THE HAGUE – Myanmar leader Aung San Suu Kyi left for The Hague today (Sunday) to face charges of genocide of Rohingya Muslim minority in the International Court of Justice.
Gambia, a tiny, mainly Muslim West African country had filed a lawsuit in the U.N’s top court accusing Buddhist-majority country of genocide, the most serious international crime, against its Rohingya Muslim minority.
More than 730,000 Rohingya fled Myanmar in 2017 after a brutal military-led crackdown which the United Nations has said was executed with “genocidal intent” and included mass killings and rape.

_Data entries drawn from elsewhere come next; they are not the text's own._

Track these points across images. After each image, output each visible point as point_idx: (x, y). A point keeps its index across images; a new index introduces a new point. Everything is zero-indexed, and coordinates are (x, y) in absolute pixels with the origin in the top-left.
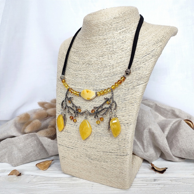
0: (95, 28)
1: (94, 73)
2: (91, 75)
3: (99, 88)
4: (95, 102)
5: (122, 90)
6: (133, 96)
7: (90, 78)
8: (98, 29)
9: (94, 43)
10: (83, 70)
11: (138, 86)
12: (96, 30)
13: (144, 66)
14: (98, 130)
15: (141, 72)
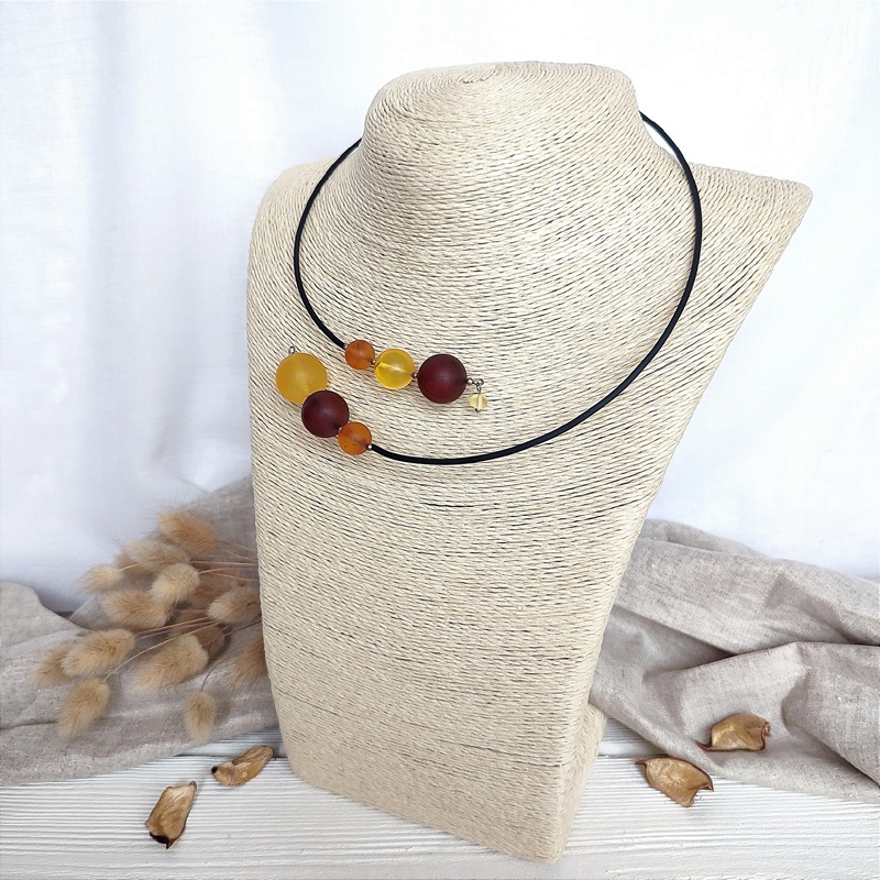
0: (429, 207)
1: (423, 423)
2: (410, 434)
3: (448, 499)
4: (433, 557)
5: (550, 519)
6: (594, 550)
7: (406, 446)
8: (441, 212)
9: (424, 273)
10: (373, 399)
11: (617, 513)
12: (434, 217)
13: (647, 420)
14: (445, 669)
15: (634, 448)
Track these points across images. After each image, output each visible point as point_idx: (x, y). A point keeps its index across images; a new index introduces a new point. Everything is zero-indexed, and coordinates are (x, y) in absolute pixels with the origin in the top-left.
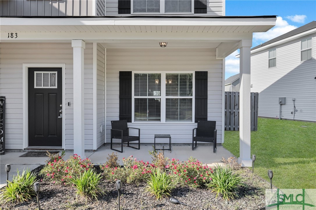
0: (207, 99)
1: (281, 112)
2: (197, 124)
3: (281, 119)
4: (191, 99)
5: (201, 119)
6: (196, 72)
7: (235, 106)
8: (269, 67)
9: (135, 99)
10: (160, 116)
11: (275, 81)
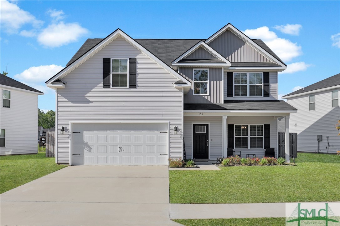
0: (270, 137)
1: (319, 147)
2: (265, 150)
3: (319, 153)
4: (262, 138)
5: (267, 147)
6: (265, 125)
7: (282, 141)
8: (310, 110)
9: (235, 138)
10: (247, 146)
11: (315, 122)
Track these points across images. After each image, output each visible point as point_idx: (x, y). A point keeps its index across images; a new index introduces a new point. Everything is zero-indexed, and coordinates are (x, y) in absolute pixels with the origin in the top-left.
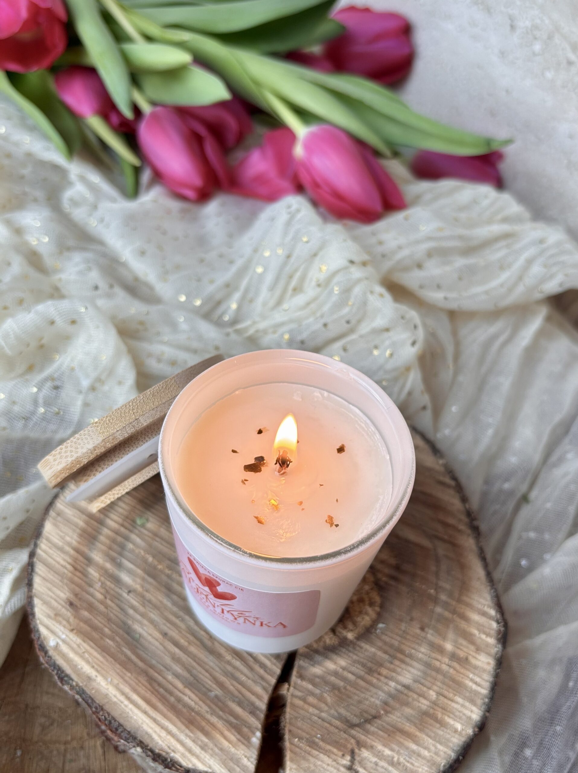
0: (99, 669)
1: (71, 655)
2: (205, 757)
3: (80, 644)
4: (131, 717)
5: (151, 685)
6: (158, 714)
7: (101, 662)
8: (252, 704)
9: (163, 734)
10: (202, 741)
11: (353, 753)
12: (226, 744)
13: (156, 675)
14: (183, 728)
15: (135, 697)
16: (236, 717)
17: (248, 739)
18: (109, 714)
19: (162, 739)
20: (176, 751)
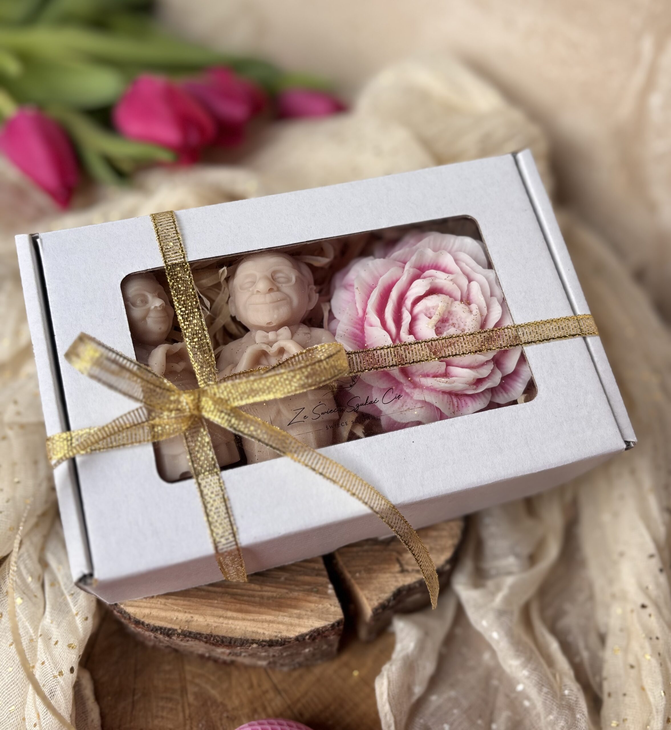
0: (191, 611)
1: (163, 614)
2: (305, 622)
3: (165, 602)
4: (235, 629)
5: (235, 599)
6: (253, 615)
7: (190, 605)
8: (314, 569)
9: (266, 625)
10: (295, 614)
11: (398, 561)
12: (313, 605)
13: (235, 590)
14: (277, 613)
15: (229, 614)
16: (309, 584)
17: (326, 593)
18: (218, 636)
19: (267, 630)
20: (282, 631)
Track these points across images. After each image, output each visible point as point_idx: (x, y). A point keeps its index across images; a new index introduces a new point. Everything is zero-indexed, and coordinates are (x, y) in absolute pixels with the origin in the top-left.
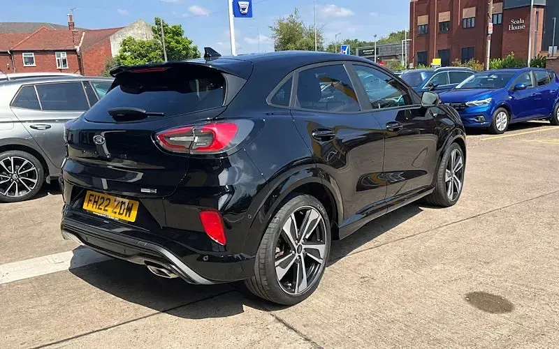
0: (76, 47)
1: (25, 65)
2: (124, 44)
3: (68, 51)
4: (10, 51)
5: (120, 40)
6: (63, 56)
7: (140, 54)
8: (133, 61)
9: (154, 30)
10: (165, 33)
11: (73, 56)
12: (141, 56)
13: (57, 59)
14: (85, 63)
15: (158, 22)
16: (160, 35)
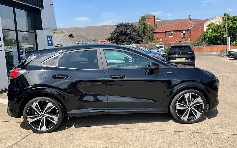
0: (190, 28)
1: (169, 36)
2: (209, 26)
3: (186, 30)
4: (165, 31)
5: (207, 24)
6: (184, 32)
7: (215, 30)
8: (211, 33)
9: (223, 19)
10: (228, 20)
11: (188, 32)
12: (215, 31)
13: (181, 33)
14: (192, 35)
15: (225, 15)
16: (226, 21)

The contrast is repeatedly drawn between Aung San Suu Kyi’s 1991 peace prize win and 15 years spent under house arrest, and her present position as chief denier that any ethnic violence has been perpetrated against the Rohingya. Last year, the US Holocaust Memorial Museum revoked her Elie Wiesel award.
Under the rules of the ICJ, member states can bring actions against fellow member states over disputes alleging breaches of international law – in this case, the 1948 convention on the prevention and punishment of the crime of genocide.
The Gambia’s submission states: “The genocidal acts committed during these operations were intended to destroy the Rohingya as a group, in whole or in part, by the use of mass murder, rape and other forms of sexual violence, as well as the systematic destruction by fire of their villages, often with inhabitants locked inside burning houses.”
Its arguments rely on the findings of UN investigations that described “genocidal intent” in the crimes. The UN special rapporteur Yanghee Lee related first-hand accounts of “attacks in which homes were set ablaze by security forces, in many cases with people trapped inside, and entire villages razed to the ground”.